▸ **Exercise**
Copy each line below that contains "Roosters".

▸ **Material for the task**
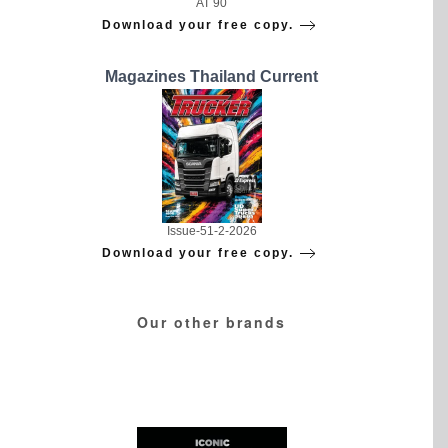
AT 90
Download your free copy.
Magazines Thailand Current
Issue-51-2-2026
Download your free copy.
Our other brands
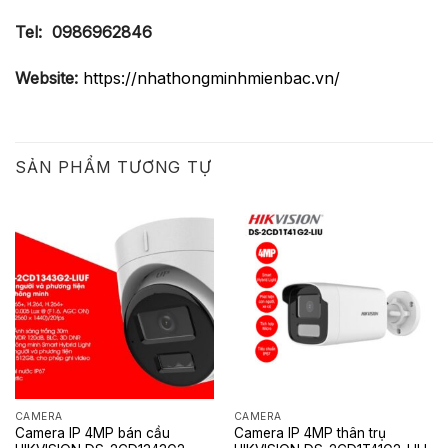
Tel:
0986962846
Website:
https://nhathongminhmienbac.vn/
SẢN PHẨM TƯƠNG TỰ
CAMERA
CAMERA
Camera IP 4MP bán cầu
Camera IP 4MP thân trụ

---

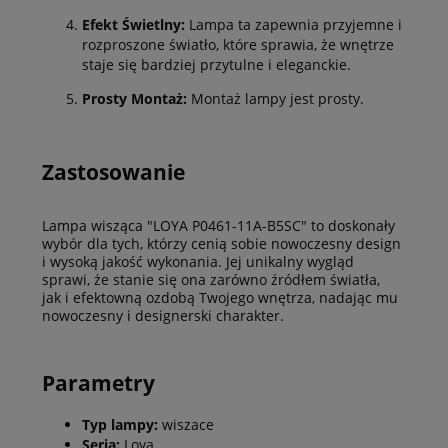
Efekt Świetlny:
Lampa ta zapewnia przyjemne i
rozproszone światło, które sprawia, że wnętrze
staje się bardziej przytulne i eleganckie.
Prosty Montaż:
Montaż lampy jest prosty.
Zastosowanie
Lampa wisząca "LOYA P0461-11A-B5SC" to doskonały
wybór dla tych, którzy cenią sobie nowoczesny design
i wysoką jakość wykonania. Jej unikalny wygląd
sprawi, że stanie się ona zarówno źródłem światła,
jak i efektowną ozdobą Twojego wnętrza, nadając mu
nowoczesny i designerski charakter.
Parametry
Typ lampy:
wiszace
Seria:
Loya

--

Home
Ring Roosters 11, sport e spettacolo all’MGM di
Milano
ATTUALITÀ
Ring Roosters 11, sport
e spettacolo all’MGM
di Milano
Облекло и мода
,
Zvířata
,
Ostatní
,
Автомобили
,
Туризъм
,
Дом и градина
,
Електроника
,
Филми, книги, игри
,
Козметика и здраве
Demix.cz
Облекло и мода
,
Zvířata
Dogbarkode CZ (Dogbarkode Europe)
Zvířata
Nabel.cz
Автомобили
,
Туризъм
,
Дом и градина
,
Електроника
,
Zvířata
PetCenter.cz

▸ **Answer to the exercise**
Ring Roosters 11, sport e spettacolo all’MGM di
Ring Roosters 11, sport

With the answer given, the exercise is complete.